You also don’t want to discount any physical level problems. You may have a bad network interface card or a bad cable. And sometimes it’s malware that causes these slowdown problems in our operating systems and our networks.
Wireless networks can be even more difficult to troubleshoot because there are more things that can go wrong. For example, you could have interference from a third-party device that is using the same frequencies that we are using on our wireless network. You might also run into issues with signal strength. You want to be able to look at the transmitting signal from your access points, look at the transmitting antenna, and look at how the receiving antenna is being used on your local workstation.

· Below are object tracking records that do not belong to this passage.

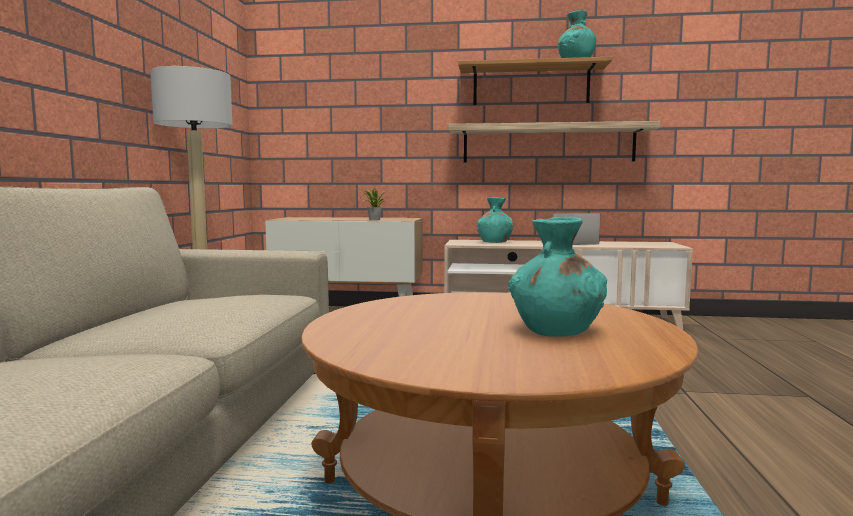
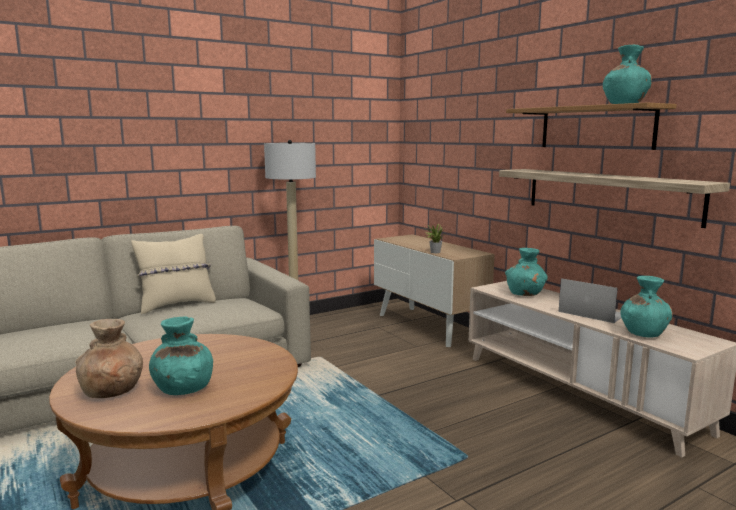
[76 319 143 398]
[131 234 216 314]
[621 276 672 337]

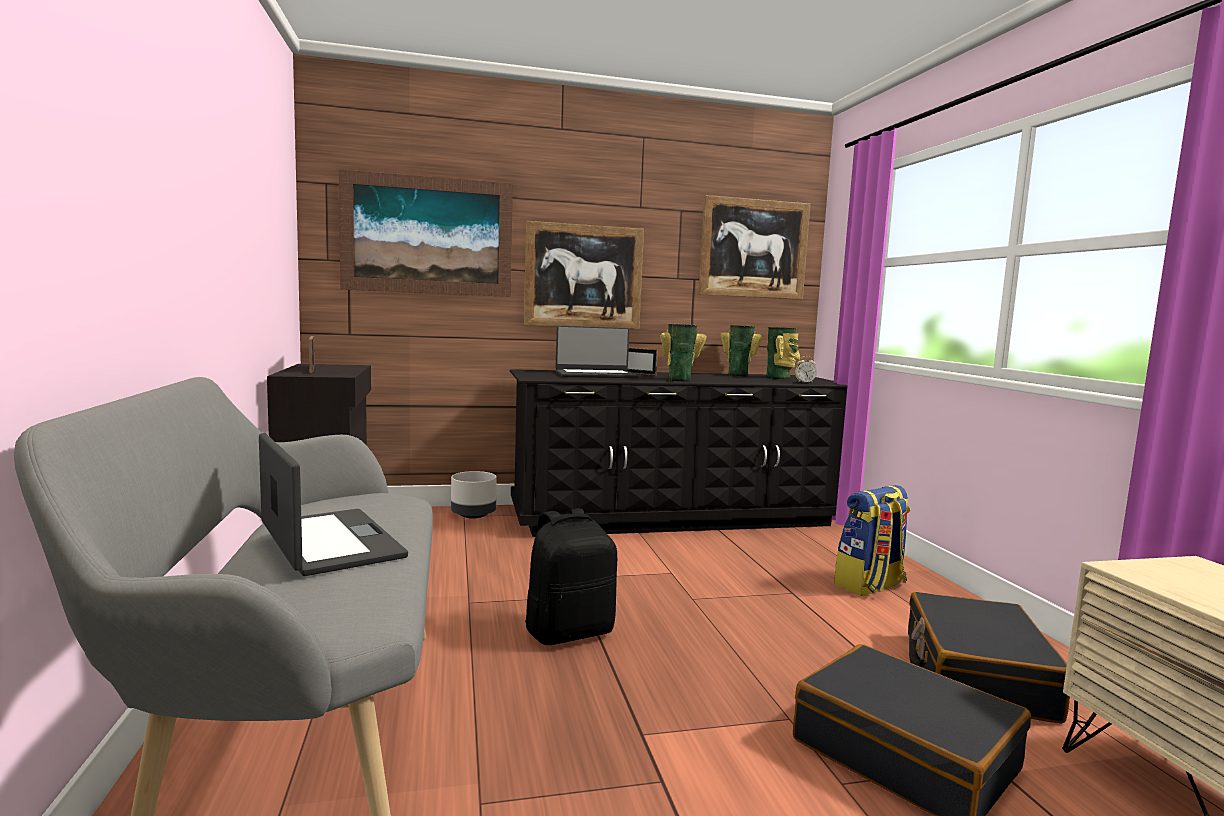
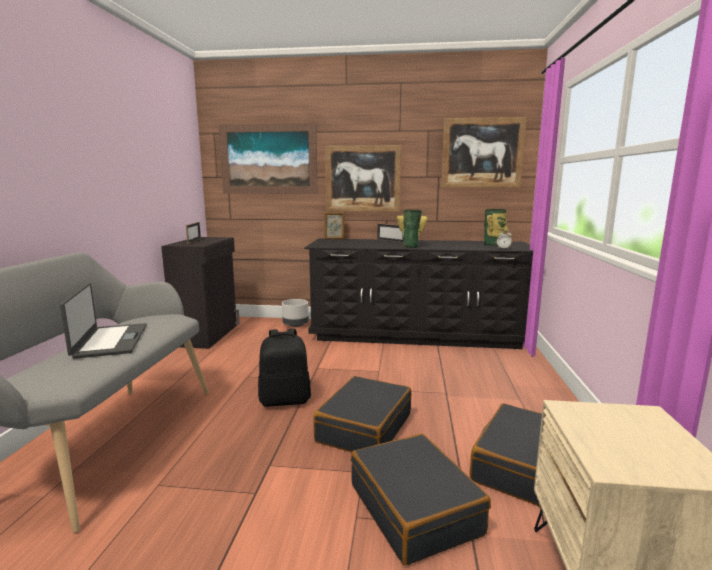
[556 325 639 378] (first image)
[720 325 762 376] (first image)
[834 485 911 596] (first image)
[313 376 411 452]
[324 212 344 239]

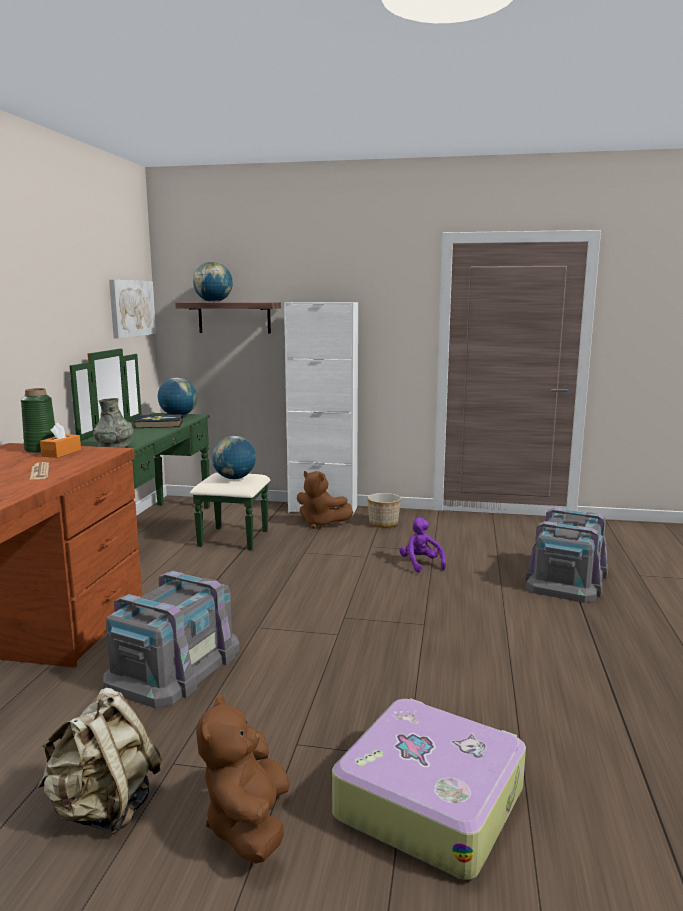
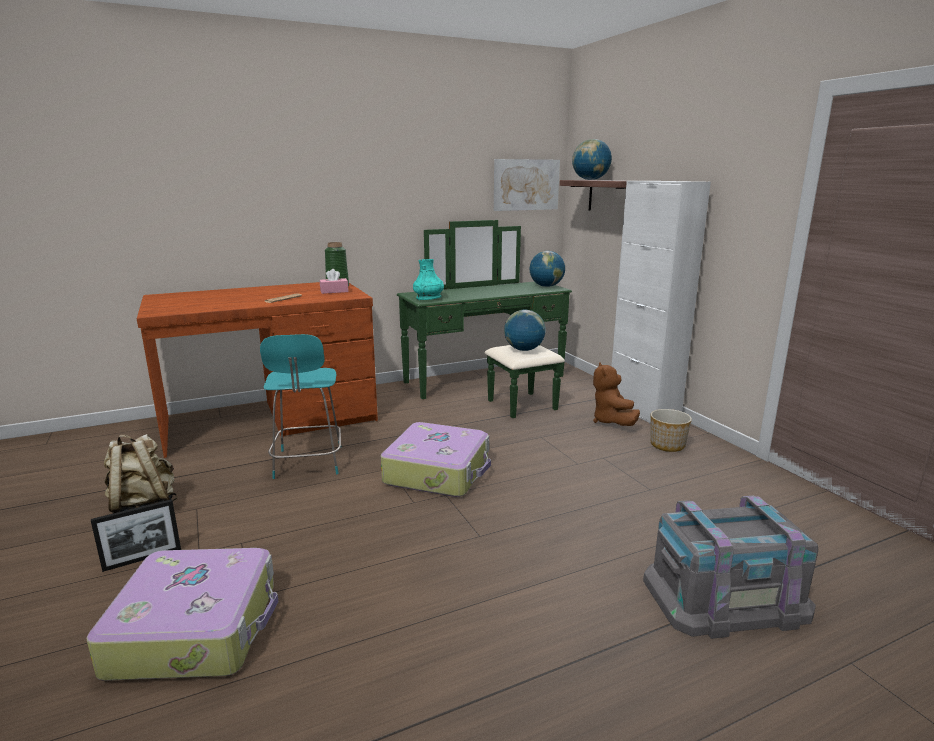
[133 414 183 428] (first image)
[399 517 446 573] (first image)
[381 422 491 497]
[260 334 341 479]
[91 499 181 572]
[320 269 349 294]
[413 259 444 300]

You also want to make sure that you’re on the same channel as your access point. The access point is usually setting this channel information automatically. And the workstations are matching the access point. But if you’re setting those channels manually on your workstation, you want to be sure they’re matching the same channel that’s on the access point.
Our wireless signals tend to bounce off objects that are around us. And older access points may not be able to handle this multi-path interference when it’s received at the access point. You might also want to see where the access point is physically located. This might be an opportunity to move the access point closer to the users to improve overall performance.
Getting the best possible wireless signal can be a challenge in any environment. There are a number of devices that can create wireless signal interference, such as fluorescent lights, microwave ovens, cordless telephones, and high power sources such as transformers and generators. We also have the challenge of the unpredictable interference, such as third parties in a multi-tenant building.
Some of the troubleshooting tools you may want to use will be able to show you signal strength. You can sometimes see this in Performance Monitor in Windows. Or you might want to use a third-party tool to be able to map this information over an extended period of time.
If you bring up a list of all of the wireless networks in your area, you may find that your particular network is not appearing. There may be a couple of reasons why that might be happening. One of those reasons might be that your access point is too far away. You can see all of the local access points. But the signal from your access point is not making it to your workstation.
Or you may have configured your access point to intentionally not show itself in this list of access points. This is called a disabling of SSID advertisements. And if you’ve disabled those advertisements, they will never appear in that list of available networks.
Your wireless network is still available, of course. But you’ll have to manually configure your system to be able to connect to it. It’s not going to appear in a list of available wireless networks. But you’ll still be able to type in the SSID manually and connect to your wireless network.